Together these employers are developing a new vision of the skills base needed for global success. The Science Industry Partnership will commission innovative skills solutions which will challenge the status quo, while also ensuring the UK has the technicians, scientists and innovators of the future.

To establish the Partnership a range of leading employers from the science-using sector will be submitting a bid into the Government’s Employer Ownership of Skills Pilot to use some of the £340 million competitive fund. The Science Industry Partnership’s bid into this EOP fund will be fully supported by Cogent, the strategic skills body for the science-based industries

This fund is investing in a range of pilot proposals from employers who are willing to work together in similar partnerships and take ownership of skills in their sectors.

GSK director Malcolm Skingle, who will chair the Science Industry Partnership, said: “If Britain is to remain at the cutting edge of scientific discovery, it’s crucial that we’re able to access the right talent and that we know how to nurture this.
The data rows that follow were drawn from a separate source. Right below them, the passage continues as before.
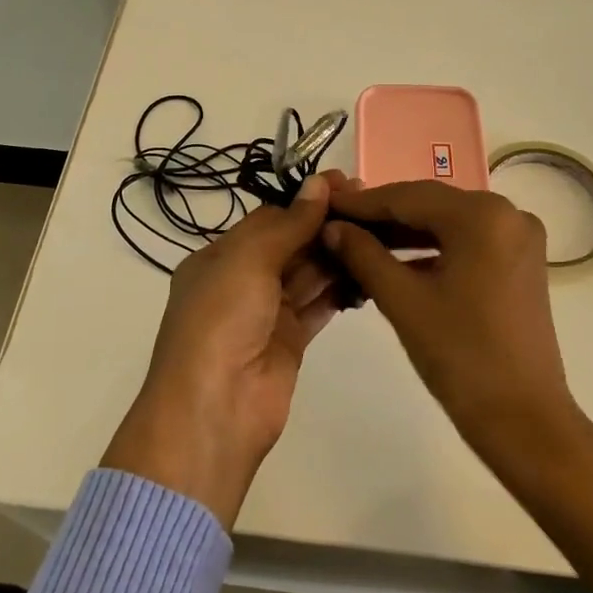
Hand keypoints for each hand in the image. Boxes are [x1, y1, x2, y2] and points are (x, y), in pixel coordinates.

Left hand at [103, 170, 353, 526]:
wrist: (215, 409)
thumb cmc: (221, 321)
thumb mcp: (248, 261)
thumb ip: (288, 224)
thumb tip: (318, 183)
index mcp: (219, 257)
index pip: (268, 218)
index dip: (304, 200)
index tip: (344, 184)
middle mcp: (242, 281)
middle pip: (290, 243)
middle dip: (324, 224)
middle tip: (369, 206)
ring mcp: (267, 313)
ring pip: (307, 273)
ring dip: (336, 254)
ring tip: (377, 233)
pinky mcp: (291, 341)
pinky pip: (319, 305)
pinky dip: (341, 289)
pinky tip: (368, 272)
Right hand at [327, 182, 592, 592]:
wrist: (524, 420)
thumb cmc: (460, 357)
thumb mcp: (403, 300)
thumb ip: (363, 254)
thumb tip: (331, 227)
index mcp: (482, 215)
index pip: (407, 196)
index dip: (361, 203)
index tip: (323, 204)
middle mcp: (507, 212)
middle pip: (430, 204)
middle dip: (382, 216)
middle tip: (336, 223)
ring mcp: (518, 237)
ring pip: (447, 223)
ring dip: (404, 233)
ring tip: (357, 242)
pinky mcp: (520, 261)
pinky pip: (466, 242)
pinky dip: (432, 249)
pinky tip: (395, 261)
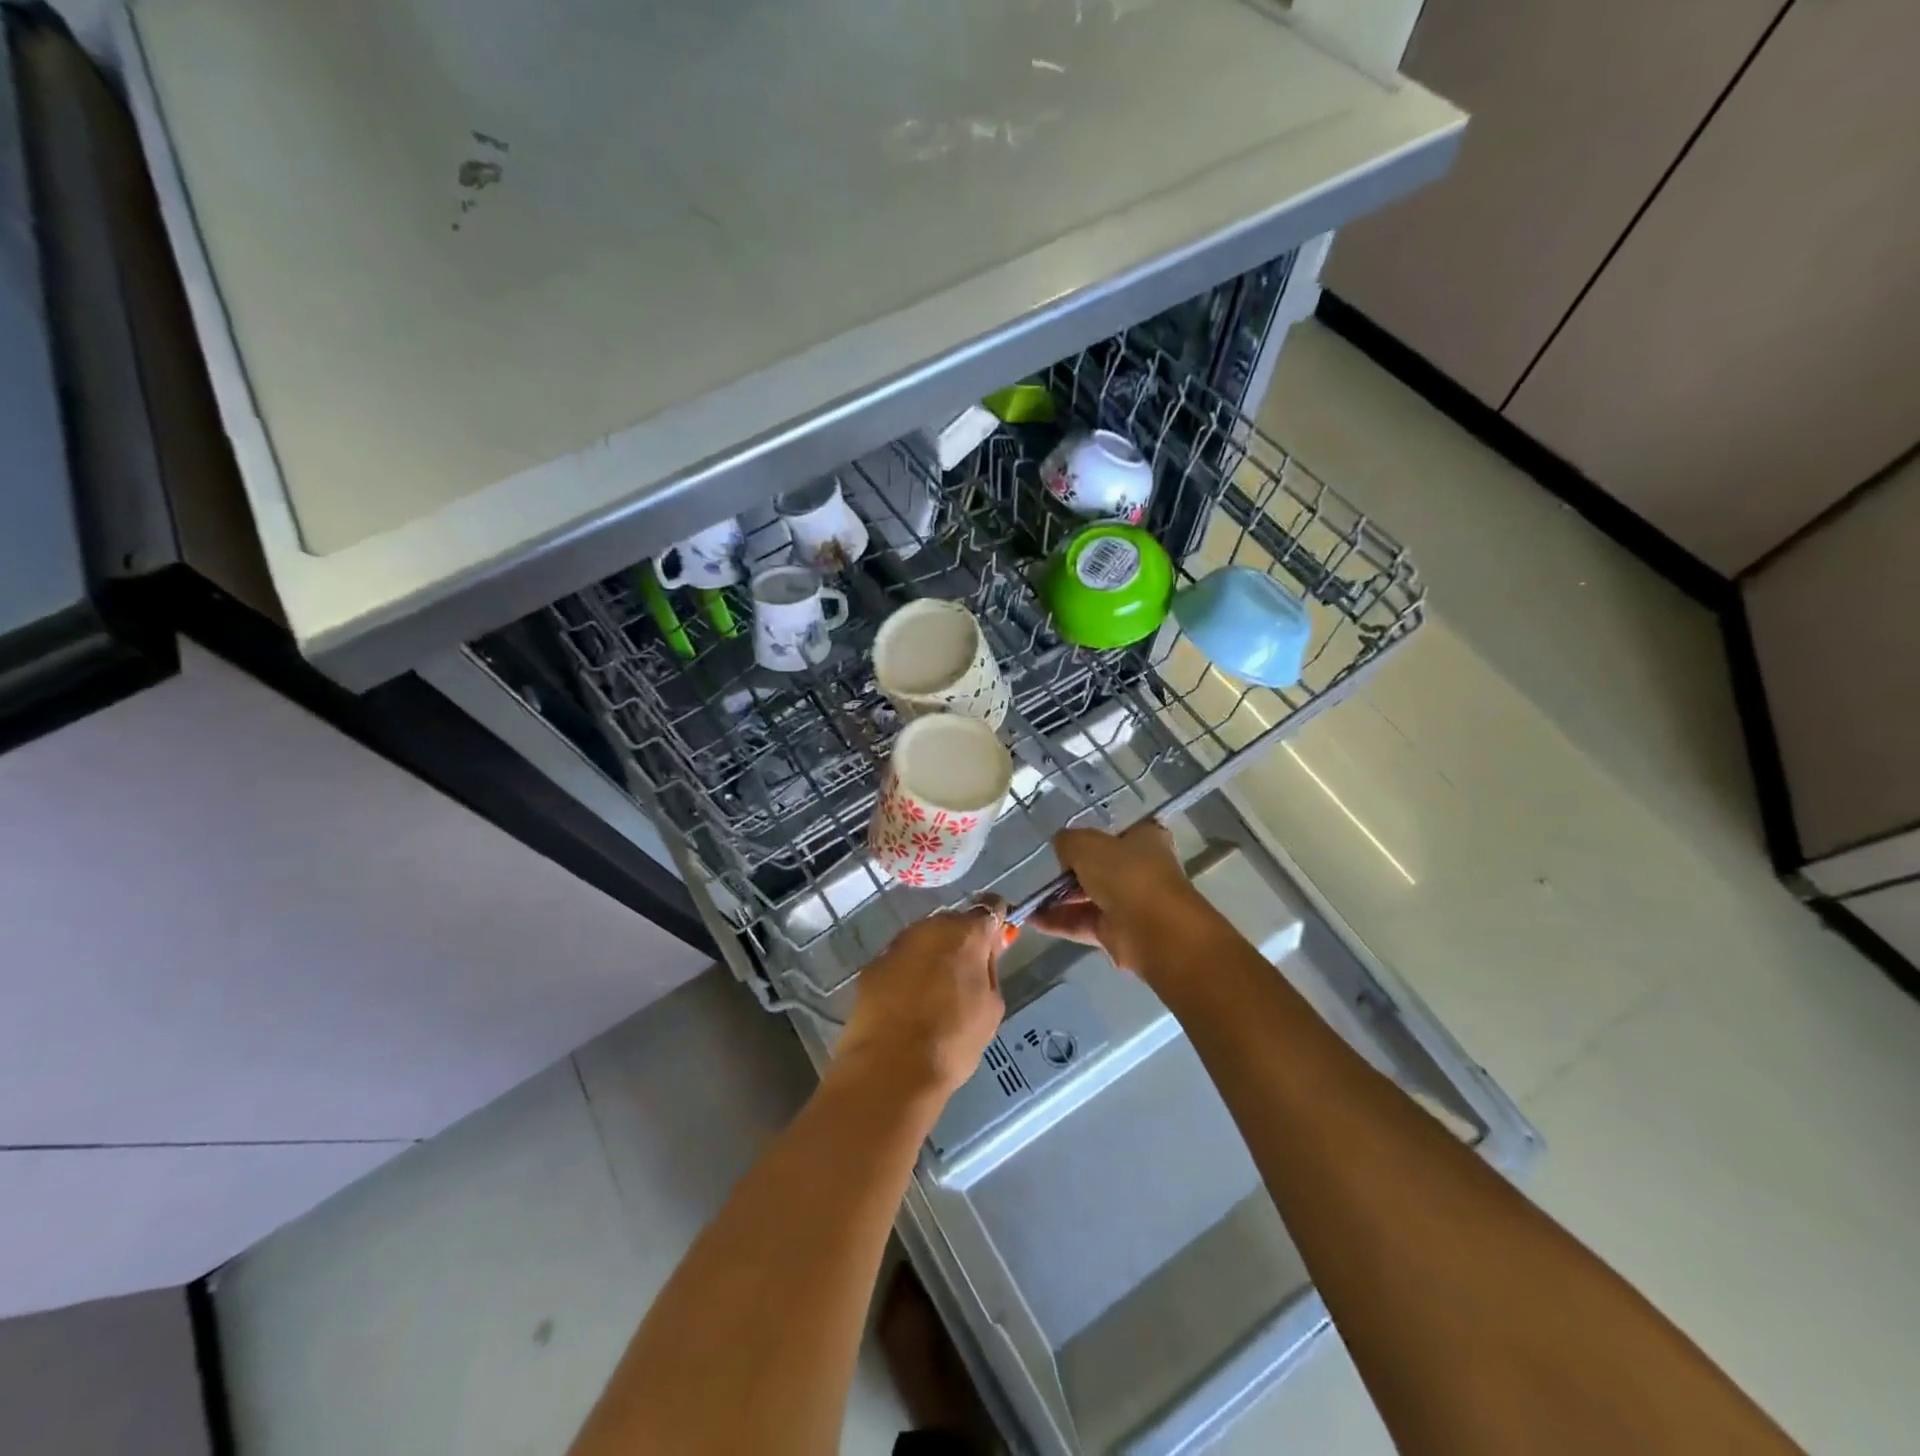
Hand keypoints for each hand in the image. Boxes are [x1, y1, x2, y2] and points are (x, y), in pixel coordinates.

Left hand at [837, 897, 1007, 1097]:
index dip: (996, 922)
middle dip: (962, 942)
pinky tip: (907, 1004)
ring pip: (924, 941)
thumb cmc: (953, 1040)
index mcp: (965, 933)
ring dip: (933, 956)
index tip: (997, 943)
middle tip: (966, 976)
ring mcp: (897, 945)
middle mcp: (929, 927)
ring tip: (935, 993)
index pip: (990, 907)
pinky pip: (900, 961)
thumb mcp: (992, 1007)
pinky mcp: (872, 966)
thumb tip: (984, 952)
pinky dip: (907, 974)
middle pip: (953, 923)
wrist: (890, 1068)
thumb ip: (989, 969)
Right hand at [1032, 822, 1213, 977]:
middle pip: (1101, 867)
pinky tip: (1033, 918)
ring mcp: (1130, 903)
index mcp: (1145, 839)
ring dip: (1061, 898)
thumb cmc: (1125, 875)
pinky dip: (1060, 921)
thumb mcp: (1086, 845)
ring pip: (1090, 897)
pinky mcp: (1118, 932)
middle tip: (1045, 873)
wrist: (1152, 930)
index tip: (1069, 844)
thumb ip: (1068, 841)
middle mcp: (1141, 869)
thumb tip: (1062, 848)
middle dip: (1071, 871)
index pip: (1119, 833)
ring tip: (1030, 897)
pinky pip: (1084, 922)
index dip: (1094, 836)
This partnership will put employers in the driving seat, allowing us to identify ways of attracting the best young people and in turn securing the essential skill base for a prosperous UK science-based sector.”

The Partnership will focus on the talent needed for the future and places an emphasis on using skills as the vehicle for technology adoption and innovation.

Consultation so far suggests employers are keen to develop solutions around attracting young people into important and exciting science jobs; increasing and supporting apprenticeships; developing graduate employability and embedding work placements in degrees, ensuring standards-led training for the current workforce, building masters’ programmes around strategically important technologies and establishing even stronger collaboration between industry, education and training providers.

SMEs will also benefit from the Science Industry Partnership, which is aimed at supporting the skills development so vital to the scientific supply chain and to the innovative small to medium-sized companies, which it says are crucial to the sector’s success.